### Requirement
Revise the passage on dominance among alternatives, starting with "To avoid unnecessary" and going on through "the dominated one.", so that "unnecessary analysis" becomes "redundant analysis".

### Source text

_ _ _ _

To avoid unnecessary analysis, alternatives can be excluded if they are dominated. An alternative A dominates another alternative B, if A outperforms B on at least one attribute and performs equally on all others (e.g. [29]). Dominance can also be determined on the overall value instead of attribute level. Dominated alternatives are removed because any approximately rational decision maker would prefer the dominating alternative to the dominated one.
In case of uncertain attribute (value) outcomes with overlapping probability distributions, stochastic dominance concepts are used [114–116]. First order stochastic dominance (FSD) allows determining whether A dominates B. This is the case if the risk profiles 1—P(x) of the attributes’ cumulative probability functions P(x) of A are always above those of B. The risk profiles represent the cumulative probability of an alternative to achieve or exceed a certain outcome. With 13 alternatives and 30 attributes, the effort to do so on attribute level would probably exceed that of calculating the overall values of the alternatives. We thus refrained from performing pairwise comparisons on the attribute level (but still detected two obvious dominance relationships) and instead calculated the risk profiles on the overall value of alternatives for individual stakeholders where otherwise no conclusions would have been possible.

_ _ _ _

### Available data
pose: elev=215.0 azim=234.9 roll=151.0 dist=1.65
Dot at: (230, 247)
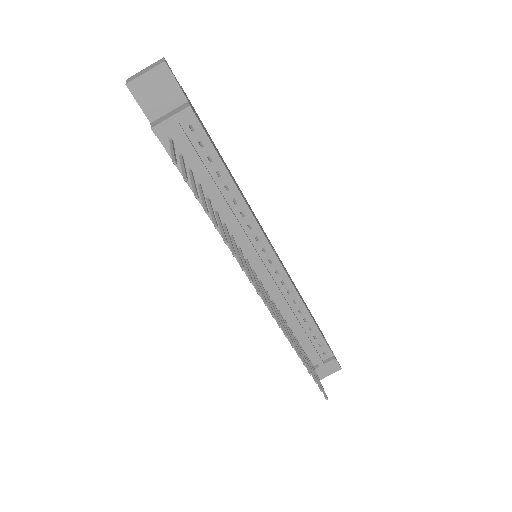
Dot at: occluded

_ _ _ _

### Exercise result
To avoid redundant analysis, alternatives can be excluded if they are dominated. An alternative A dominates another alternative B, if A outperforms B on at least one attribute and performs equally on all others (e.g. [29]). Dominance can also be determined on the overall value instead of attribute level. Dominated alternatives are removed because any approximately rational decision maker would prefer the dominating alternative to the dominated one.